Count how many of the lines below contain the word "files" and reply with only that number.
- - - - - - -
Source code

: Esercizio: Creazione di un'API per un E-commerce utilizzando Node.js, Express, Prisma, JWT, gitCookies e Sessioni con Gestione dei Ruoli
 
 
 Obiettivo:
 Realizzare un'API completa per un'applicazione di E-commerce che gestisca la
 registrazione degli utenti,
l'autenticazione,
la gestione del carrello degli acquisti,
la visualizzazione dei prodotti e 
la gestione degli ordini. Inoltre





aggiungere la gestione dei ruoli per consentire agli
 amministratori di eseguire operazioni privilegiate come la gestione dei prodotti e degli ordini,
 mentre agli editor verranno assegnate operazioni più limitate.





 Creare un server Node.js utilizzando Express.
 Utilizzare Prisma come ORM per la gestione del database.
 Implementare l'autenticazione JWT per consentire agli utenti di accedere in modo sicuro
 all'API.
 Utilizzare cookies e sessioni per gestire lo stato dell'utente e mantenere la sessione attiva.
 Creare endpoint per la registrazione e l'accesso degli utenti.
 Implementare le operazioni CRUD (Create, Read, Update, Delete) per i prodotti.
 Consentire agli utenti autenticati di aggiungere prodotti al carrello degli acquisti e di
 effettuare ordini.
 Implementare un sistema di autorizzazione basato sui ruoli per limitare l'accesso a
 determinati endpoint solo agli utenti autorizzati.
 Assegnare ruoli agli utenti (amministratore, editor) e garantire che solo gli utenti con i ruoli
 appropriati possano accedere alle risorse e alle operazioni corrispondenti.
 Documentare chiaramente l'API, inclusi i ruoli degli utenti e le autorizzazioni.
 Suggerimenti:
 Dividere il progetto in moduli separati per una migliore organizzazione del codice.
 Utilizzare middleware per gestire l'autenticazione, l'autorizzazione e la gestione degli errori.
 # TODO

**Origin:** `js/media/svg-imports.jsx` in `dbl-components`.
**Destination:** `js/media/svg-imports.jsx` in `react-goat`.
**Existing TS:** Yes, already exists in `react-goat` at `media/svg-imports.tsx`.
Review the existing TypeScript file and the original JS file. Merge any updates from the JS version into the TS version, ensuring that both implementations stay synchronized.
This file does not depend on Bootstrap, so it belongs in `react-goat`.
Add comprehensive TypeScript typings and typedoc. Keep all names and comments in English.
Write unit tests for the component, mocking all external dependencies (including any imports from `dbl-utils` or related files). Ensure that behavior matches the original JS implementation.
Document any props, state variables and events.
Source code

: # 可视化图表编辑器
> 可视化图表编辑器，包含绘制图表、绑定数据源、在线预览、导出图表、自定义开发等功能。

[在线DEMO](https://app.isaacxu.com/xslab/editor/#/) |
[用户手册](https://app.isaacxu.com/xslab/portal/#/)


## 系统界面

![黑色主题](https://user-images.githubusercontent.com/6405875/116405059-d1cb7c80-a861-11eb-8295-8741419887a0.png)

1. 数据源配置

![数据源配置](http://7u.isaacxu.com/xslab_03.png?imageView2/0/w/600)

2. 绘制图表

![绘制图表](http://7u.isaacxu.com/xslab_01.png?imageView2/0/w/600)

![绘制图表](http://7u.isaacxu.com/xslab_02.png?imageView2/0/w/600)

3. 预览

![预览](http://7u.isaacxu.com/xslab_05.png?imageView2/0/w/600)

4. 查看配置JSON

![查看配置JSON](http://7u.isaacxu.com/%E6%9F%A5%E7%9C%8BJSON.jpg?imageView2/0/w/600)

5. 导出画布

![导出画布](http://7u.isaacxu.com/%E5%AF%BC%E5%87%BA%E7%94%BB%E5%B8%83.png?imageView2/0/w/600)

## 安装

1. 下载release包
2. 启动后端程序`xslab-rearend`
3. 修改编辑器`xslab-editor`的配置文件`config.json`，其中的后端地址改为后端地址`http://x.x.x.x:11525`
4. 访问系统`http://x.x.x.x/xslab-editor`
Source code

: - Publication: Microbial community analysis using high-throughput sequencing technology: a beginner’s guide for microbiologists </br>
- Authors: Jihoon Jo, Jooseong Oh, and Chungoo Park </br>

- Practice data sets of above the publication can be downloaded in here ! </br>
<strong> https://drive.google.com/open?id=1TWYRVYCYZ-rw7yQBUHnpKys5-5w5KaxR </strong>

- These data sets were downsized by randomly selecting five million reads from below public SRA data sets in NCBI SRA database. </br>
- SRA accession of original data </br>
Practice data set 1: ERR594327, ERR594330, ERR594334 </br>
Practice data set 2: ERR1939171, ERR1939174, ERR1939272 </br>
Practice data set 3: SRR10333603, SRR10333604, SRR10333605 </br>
- - - - - - -
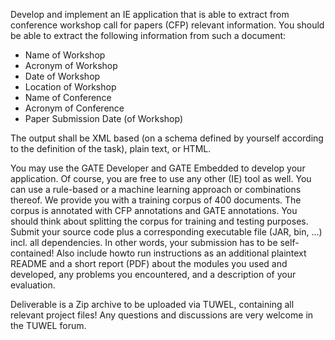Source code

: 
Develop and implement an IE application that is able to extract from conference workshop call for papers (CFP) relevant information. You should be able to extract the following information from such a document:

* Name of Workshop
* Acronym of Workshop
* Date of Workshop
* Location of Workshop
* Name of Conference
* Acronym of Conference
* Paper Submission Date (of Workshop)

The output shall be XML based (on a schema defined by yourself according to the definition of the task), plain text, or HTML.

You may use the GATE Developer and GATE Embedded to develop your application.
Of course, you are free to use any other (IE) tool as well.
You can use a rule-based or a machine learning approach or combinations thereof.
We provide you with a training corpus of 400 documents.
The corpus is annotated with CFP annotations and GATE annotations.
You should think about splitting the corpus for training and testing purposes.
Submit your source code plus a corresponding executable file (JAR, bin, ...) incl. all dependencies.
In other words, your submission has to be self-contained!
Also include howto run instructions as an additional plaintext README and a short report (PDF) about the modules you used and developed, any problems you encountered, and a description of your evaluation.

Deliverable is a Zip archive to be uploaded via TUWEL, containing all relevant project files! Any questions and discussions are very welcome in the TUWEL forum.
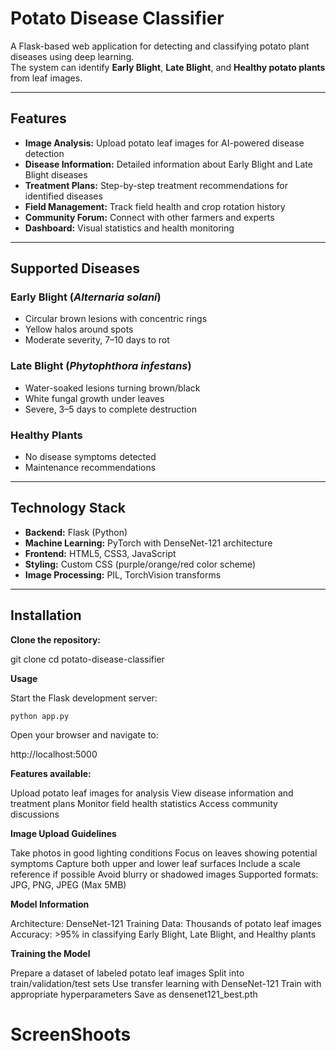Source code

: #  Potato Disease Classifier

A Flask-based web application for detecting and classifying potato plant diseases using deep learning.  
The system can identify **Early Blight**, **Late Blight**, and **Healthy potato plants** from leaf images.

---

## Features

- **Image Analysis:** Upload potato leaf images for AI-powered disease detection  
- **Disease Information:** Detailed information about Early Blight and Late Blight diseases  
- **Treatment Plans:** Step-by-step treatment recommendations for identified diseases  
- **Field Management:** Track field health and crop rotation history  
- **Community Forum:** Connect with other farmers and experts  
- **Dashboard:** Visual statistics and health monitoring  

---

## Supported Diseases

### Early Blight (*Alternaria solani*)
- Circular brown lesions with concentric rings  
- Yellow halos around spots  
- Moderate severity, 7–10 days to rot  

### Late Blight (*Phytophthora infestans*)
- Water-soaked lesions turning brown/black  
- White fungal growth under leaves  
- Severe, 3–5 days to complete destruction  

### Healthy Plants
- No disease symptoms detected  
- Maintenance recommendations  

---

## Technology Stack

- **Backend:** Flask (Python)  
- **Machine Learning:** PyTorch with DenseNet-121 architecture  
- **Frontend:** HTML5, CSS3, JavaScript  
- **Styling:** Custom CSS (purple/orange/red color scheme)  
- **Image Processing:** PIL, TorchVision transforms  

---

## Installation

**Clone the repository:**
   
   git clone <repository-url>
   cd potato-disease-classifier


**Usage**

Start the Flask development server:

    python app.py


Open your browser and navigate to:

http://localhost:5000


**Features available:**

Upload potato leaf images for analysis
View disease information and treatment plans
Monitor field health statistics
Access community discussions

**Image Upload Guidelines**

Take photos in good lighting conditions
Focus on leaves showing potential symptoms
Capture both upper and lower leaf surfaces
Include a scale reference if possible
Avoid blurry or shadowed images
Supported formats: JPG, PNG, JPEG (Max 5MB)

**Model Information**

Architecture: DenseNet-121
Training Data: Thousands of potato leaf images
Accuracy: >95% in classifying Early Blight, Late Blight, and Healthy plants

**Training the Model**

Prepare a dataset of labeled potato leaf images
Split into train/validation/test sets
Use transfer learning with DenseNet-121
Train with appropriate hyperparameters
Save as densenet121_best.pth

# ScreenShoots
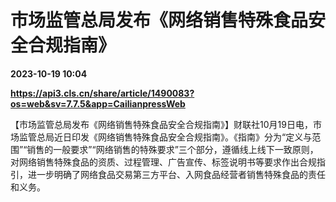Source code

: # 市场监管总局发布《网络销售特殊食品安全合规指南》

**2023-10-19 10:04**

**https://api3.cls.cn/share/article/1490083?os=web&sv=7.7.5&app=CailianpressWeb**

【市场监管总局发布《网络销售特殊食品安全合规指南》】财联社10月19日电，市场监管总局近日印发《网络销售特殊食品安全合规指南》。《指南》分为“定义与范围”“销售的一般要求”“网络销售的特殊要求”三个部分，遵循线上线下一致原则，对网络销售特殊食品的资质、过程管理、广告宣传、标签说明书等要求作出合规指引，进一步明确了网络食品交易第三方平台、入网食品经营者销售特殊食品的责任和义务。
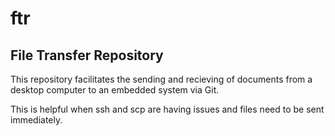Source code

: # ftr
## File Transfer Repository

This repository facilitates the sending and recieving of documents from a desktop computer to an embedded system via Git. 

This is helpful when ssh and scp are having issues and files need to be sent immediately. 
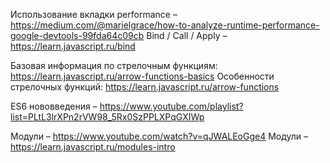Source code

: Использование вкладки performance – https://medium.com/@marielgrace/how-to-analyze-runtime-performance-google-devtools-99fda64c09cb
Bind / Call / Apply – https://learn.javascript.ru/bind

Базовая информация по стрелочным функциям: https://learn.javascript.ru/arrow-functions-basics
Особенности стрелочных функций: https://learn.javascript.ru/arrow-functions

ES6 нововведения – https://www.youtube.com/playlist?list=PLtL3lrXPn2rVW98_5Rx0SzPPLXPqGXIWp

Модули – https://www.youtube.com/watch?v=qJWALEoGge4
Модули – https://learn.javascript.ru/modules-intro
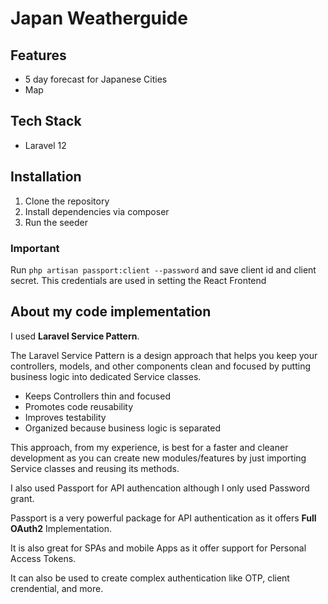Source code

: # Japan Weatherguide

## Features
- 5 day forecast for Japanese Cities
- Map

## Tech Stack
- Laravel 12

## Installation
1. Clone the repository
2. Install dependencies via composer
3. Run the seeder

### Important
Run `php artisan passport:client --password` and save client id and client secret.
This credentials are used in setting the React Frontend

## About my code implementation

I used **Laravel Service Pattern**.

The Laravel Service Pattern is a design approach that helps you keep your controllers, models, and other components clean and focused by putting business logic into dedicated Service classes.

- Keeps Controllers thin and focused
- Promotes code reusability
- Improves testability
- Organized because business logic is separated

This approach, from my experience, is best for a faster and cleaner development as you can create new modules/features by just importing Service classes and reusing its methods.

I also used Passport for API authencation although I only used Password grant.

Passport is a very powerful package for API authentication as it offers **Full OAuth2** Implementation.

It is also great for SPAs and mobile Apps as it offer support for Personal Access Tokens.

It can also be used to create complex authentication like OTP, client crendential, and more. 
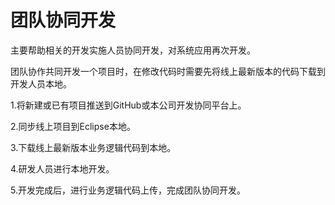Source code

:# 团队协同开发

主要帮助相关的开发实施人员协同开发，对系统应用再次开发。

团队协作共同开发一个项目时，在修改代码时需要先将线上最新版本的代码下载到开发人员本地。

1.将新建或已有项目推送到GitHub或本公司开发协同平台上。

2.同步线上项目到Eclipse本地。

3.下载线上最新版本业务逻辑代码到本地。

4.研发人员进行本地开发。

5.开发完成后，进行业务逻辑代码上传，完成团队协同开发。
- - - - - - -
▶ Response for this exercise: 3